Eh bien, l’âge du père, qui était l’un des premiers facteurs de risque identifiés il y a quelques décennies, est certainement important. Mon collègue Ezra Susser a publié une importante étude sur ce sujet en 2006. À partir de données recueillies en Israël, il a montré que les hommes qui deviennent pères à plus de quarante ans ont six fois plus de chances d’avoir un enfant autiste que les hommes qui père des enfants avant d’avoir trente ans. En 2016, j’ai co-écrit une étude plus vaste, qui a analysé nos données norvégiennes avec des informations d’Israël et de trois autres pays, qui a confirmé l’impact de l’âge paternel tout en ajoutant de nouveaux rebondissements. Nous avons découvert que les femmes au début ou à la fin de leurs années de procréation – celles qui sont adolescentes ou dans la quarantaine, à peu près – sont également plus susceptibles d’avoir des enfants autistes.
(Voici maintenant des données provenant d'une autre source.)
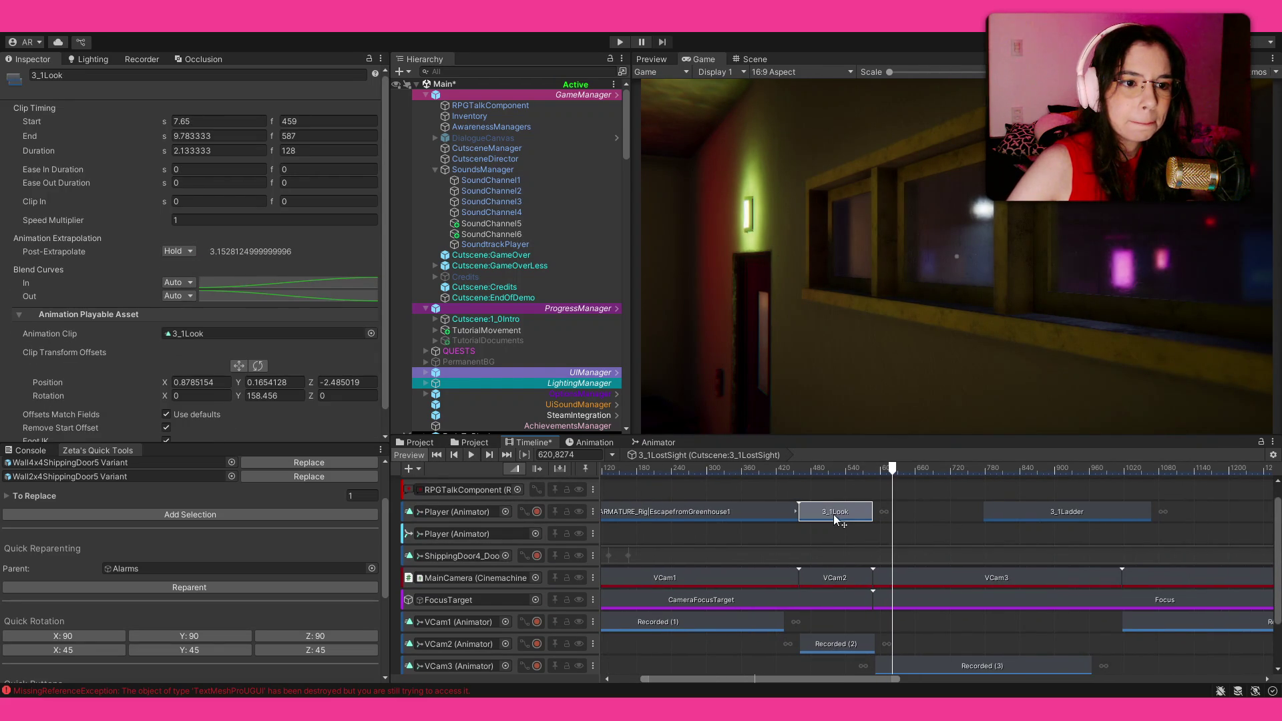
left_click(803, 470)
Et le plus grand risque ici est lorsque des hommes plus âgés ont des enfants avec des femmes beaucoup plus jeunes. Il peut y avoir quelque chose dans le grand décalage d’âge qui peut perturber le développement neurologique d’un enfant.

Est-ce une raison pour certains couples d’éviter d’avoir des enfants ?
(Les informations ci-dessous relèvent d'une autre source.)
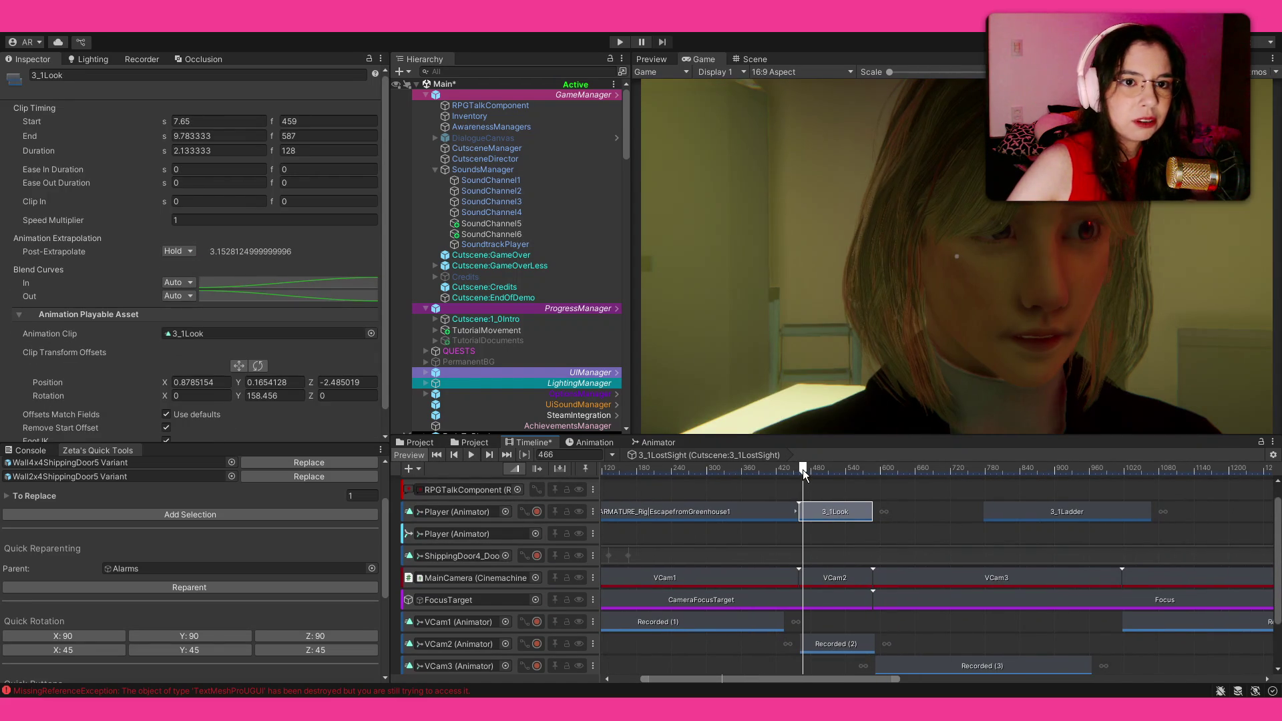
key("space")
Non pas forcément. La chose à garder à l’esprit est que l’autisme est une condition extraordinairement complexe qui est probablement influencée par des centaines de facteurs génétiques, environnementaux, comportementaux et alimentaires, dont plusieurs peuvent devoir coexister et se renforcer mutuellement pour que la condition se produise. Ainsi, même si l’âge des parents est l’une des variables les plus puissantes, il représente probablement 5% ou moins du risque total de tout enfant.

Y a-t-il d’autres facteurs qui atteignent ce niveau d’importance ?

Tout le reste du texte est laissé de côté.